Now we share a healthy lifestyle. We make sure we spend time together as soon as we wake up and before we go to sleep. Eating happily and healthily has been a daily habit. We spend time in nature. Taking a walk in the woods or the lake is our favorite way to get connected in everyday busy life. We meditate in our own ways, sometimes coming to the M.C.C. is also our favorite way to get connected and reminiscing our months of togetherness. While we act as one, we do not look over the fact that we must always keep on working on ourselves.


As mortal human beings, we both have faults and dark sides. But we are open about discussing those sides with each other and shine the light of knowledge on them. We help each other to get better in our own ways. Companionship with compassion and understanding is our number one factor. For me mindfulness now has not been filling my mind with unnecessary and negative thoughts. She has taught me how to look at a bigger picture whilst living in the present.

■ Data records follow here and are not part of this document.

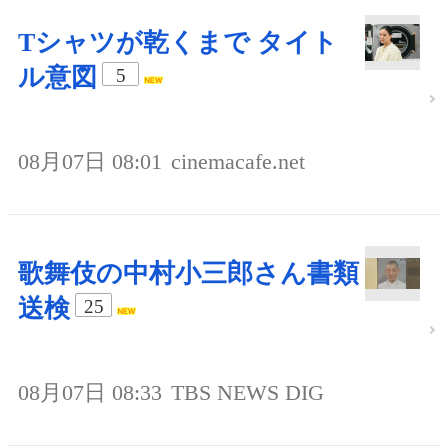
Tシャツが乾くまで タイト
ル意図
5
08月07日 08:01
cinemacafe.net
歌舞伎の中村小三郎さん書類
送検
25
08月07日 08:33
TBS NEWS DIG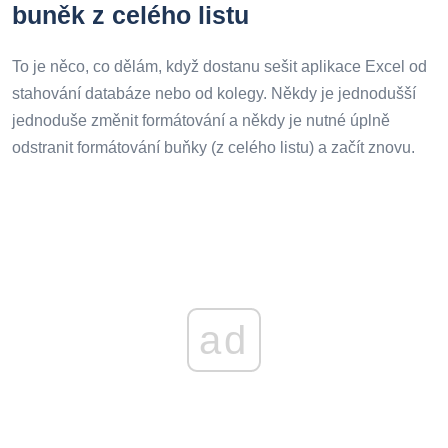
buněk z celého listu
To je něco, co dělám, když dostanu sešit aplikace Excel od
stahování databáze nebo od kolegy. Někdy je jednodušší
jednoduše změnit formátování a někdy je nutné úplně
odstranit formátování buňky (z celého listu) a začít znovu.
ad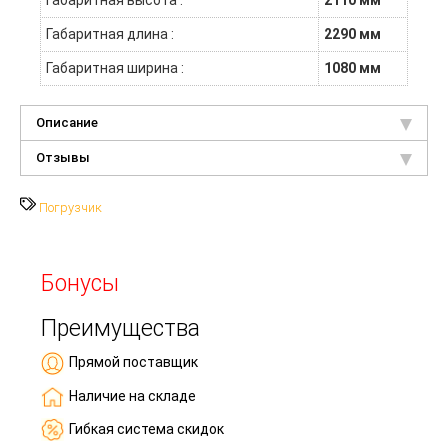
Габаритная высота :
2110 мм
Габаритная длина :
2290 мм
Габаритная ширина :
1080 мм
Описание
Отзывы
Погрузчик
Бонусы
Преимущества
Прямой поставщик
Наличие на складе
Гибкая система скидок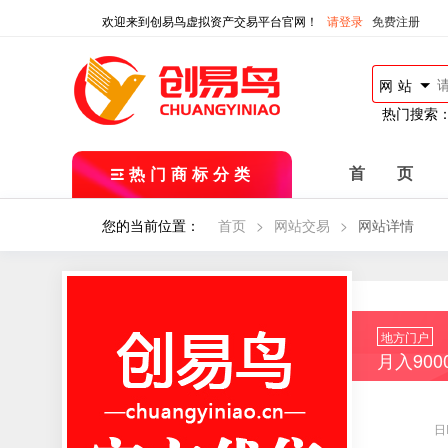
欢迎来到创易鸟虚拟资产交易平台官网！
请登录
免费注册
网站
热门搜索
热门商标分类
首 页
您的当前位置：
首页
>
网站交易
>
网站详情
地方门户
月入90
日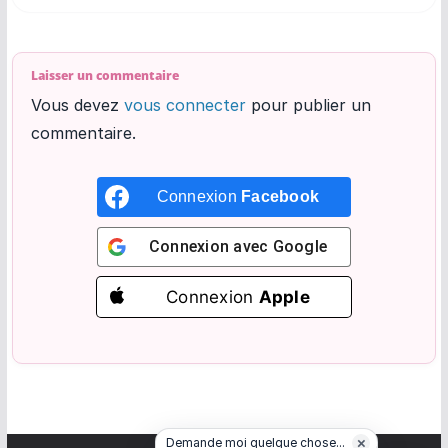
Laisser un commentaire
Vous devez
vous connecter
pour publier un
commentaire.
Connexion
Facebook
Connexion avec
Google
Connexion
Apple
×
Demande moi quelque chose...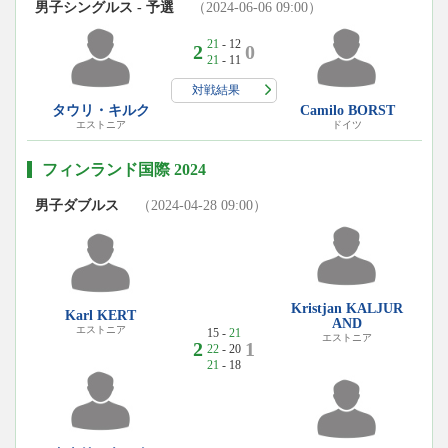
男子シングルス - 予選
（2024-06-06 09:00）
21
- 12
2
0
21
- 11
対戦結果
タウリ・キルク
Camilo BORST
エストニア
ドイツ
フィンランド国際 2024
男子ダブルス
（2024-04-28 09:00）
Kristjan KALJUR
Karl KERT
AND
エストニア
15 -
21
エストニア
2
1
22
- 20
21
- 18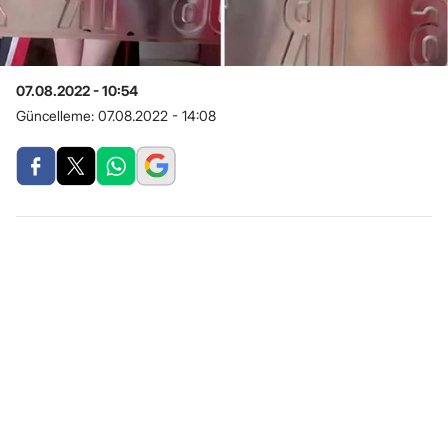
07.08.2022 - 10:54
Güncelleme:
07.08.2022 - 14:08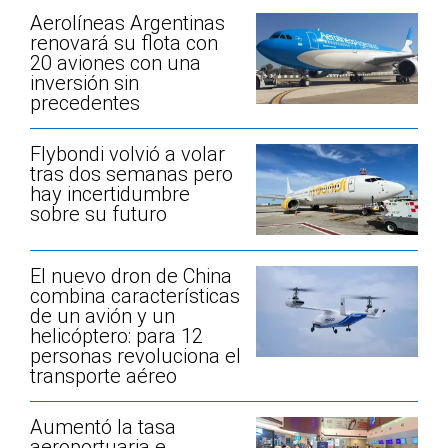
Aerolíneas Argentinas
renovará su flota con
20 aviones con una
inversión sin
precedentes
Flybondi volvió a volar
tras dos semanas pero
hay incertidumbre
sobre su futuro
El nuevo dron de China
combina características
de un avión y un
helicóptero: para 12
personas revoluciona el
transporte aéreo
Aumentó la tasa
aeroportuaria e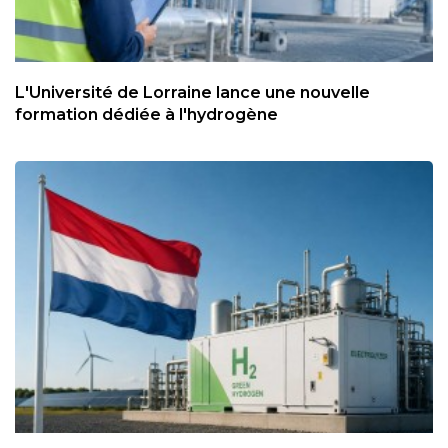
L'Université de Lorraine lance une nouvelle
formation dédiée à l'hydrogène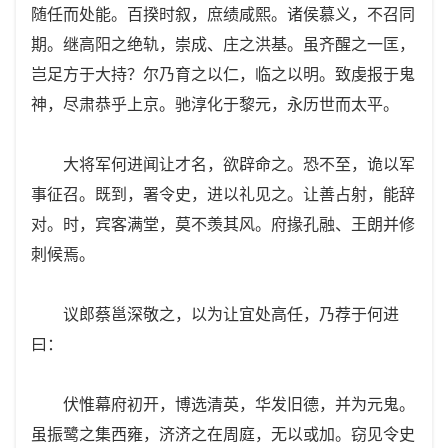
随任而处能。百揆时叙，庶绩咸熙。诸侯慕义，不召同
期。继高阳之绝轨，崇成、庄之洪基。虽齐醒之一匡，
岂足方于大持？尔乃育之以仁，临之以明。致虔报于鬼
神，尽肃恭乎上京。驰淳化于黎元，永历世而太平。
大将军何进闻让才名，欲辟命之。恐不至，诡以军
事征召。既到，署令史，进以礼见之。让善占射，能辞
对。时，宾客满堂，莫不羡其风。府掾孔融、王朗并修
刺候焉。
议郎蔡邕深敬之，以为让宜处高任，乃荐于何进
曰：
伏惟幕府初开，博选清英，华发旧德，并为元鬼。
虽振鹭之集西雍，济济之在周庭，无以或加。窃见令史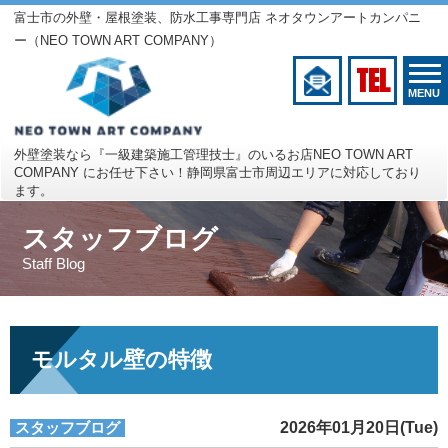
富士市の外壁・屋根塗装、防水工事専門店 ネオタウンアートカンパニ
ー（NEO TOWN ART COMPANY）
TEL
MENU
外壁塗装なら『一級建築施工管理技士』のいるお店
NEO TOWN ART
COMPANY にお任せ下さい！
静岡県富士市周辺エリアに対応しており
ます。
スタッフブログ
Staff Blog
モルタル壁の特徴
スタッフブログ
2026年01月20日(Tue)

Everyone deserves to be happy and accepted by someone, be that a person or a divine power.  I know there is someone for everyone. It might not happen when we want it to happen, for them to appear in a certain timely fashion but if we have faith and belief in nature or universe, the positive faith we will meet that person or the purpose which will give us more fulfillment. Had I been rambling on in my own little world and never stuck my head out when the opportunity came, I would have never become a butterfly from that cocoon.




Author: Bividh Bividh, a Nepali native, moved to Chicago at the age of 20 to pursue his education. Over the past 16 years, he has embraced life in the U.S., growing both personally and spiritually. His journey has been one of resilience and transformation, navigating the challenges of adapting to a new culture while discovering his true self.